Sottile: Do you consider yourself a journalist now? Do you think you’ll do more types of projects like this?
Weaver: No. This isn’t fun. No. I think that I crossed the line into journalism for this. I don’t want to stay there.
Sottile: Weaver said he has a video of him splitting wood that got 13 million views. Content like that is a lot easier than breaking open a child sexual abuse scandal. So he’d rather go back to that.
Sarah Zuber died in this environment. A place where the media is Facebook moderators and TikTok influencers who are simply doing what they think will help. Sarah Zuber died in a county where kids could be abused for decades at the local high school, and no one would say anything. She died in a place where the district attorney comes to the newspaper and says, “Take the letter of that grieving mother down,” and they don’t show him the door. She died in a place where facts are disseminated by a woman while she babysits her grandkids, and a journalist loses his job.
It was starting to make a little more sense why this case was so stagnant.

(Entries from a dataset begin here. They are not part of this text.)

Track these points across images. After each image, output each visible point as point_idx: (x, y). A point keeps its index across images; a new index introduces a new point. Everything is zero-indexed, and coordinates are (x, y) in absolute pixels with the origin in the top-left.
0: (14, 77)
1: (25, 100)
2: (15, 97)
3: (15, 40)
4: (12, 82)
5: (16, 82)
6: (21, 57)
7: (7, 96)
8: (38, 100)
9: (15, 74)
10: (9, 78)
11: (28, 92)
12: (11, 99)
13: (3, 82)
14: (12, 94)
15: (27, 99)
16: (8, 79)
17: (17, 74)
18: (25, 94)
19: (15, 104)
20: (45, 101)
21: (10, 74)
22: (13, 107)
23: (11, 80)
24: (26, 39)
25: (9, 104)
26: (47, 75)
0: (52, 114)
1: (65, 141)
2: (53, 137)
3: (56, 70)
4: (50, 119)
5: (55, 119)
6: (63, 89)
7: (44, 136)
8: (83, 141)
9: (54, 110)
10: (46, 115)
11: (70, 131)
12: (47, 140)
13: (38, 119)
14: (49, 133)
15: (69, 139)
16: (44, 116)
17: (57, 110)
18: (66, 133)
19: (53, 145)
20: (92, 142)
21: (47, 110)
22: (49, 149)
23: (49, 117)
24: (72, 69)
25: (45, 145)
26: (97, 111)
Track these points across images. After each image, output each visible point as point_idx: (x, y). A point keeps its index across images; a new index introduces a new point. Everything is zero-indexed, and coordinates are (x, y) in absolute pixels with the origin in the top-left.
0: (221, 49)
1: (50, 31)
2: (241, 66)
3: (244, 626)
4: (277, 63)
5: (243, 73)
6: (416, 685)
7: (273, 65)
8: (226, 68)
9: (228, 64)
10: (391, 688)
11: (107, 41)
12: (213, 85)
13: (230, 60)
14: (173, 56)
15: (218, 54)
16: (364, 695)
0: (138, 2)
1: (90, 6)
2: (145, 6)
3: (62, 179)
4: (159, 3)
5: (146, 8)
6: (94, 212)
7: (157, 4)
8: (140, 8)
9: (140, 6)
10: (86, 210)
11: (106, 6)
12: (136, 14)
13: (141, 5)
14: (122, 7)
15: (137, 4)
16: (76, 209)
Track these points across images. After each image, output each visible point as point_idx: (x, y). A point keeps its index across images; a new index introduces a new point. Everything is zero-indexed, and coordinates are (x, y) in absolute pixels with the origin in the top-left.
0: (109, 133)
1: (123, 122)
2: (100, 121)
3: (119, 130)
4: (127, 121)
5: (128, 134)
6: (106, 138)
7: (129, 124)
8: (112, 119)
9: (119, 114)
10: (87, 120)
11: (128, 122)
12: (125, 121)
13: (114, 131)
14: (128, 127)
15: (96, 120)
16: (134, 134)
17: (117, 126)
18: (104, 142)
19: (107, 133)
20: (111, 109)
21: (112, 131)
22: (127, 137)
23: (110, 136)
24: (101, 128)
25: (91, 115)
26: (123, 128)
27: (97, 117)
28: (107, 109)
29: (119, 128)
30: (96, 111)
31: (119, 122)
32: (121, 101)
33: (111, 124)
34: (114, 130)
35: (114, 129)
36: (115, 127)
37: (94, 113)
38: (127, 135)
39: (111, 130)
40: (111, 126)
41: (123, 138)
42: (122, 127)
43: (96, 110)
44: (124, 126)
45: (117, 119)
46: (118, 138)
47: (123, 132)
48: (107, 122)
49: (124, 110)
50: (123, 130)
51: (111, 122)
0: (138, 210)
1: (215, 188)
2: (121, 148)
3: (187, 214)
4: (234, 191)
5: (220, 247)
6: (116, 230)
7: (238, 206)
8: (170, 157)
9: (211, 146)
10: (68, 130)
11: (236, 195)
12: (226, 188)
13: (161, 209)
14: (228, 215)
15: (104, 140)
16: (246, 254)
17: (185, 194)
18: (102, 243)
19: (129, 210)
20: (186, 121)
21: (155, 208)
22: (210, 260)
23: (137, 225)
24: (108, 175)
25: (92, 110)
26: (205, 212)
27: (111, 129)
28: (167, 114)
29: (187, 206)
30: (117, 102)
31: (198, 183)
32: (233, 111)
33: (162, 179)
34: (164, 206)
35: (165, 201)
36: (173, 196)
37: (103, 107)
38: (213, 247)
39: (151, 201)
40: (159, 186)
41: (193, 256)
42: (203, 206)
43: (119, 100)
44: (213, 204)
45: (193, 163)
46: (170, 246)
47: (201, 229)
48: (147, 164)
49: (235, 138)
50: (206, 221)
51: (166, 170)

Everyone was so busy repeating rumors, protecting people or playing politics, that good information got lost or overlooked.
Still, it felt like we were getting close to figuring out this place’s secrets. But uncovering them was going to take every journalistic skill we had.
Det. Peabody: If you get a lead, you follow that lead. But it can be harder sometimes when you’re dealing, say, with informants. That can be harder.
Sottile: So, I think I know what we’re talking about. We got a record from the St. Helens Police that they, I want to say in late December, Officer Gaston and a couple people met with two informants. Is this what we’re talking about?
Peabody: These are the kind of things that hurt an investigation.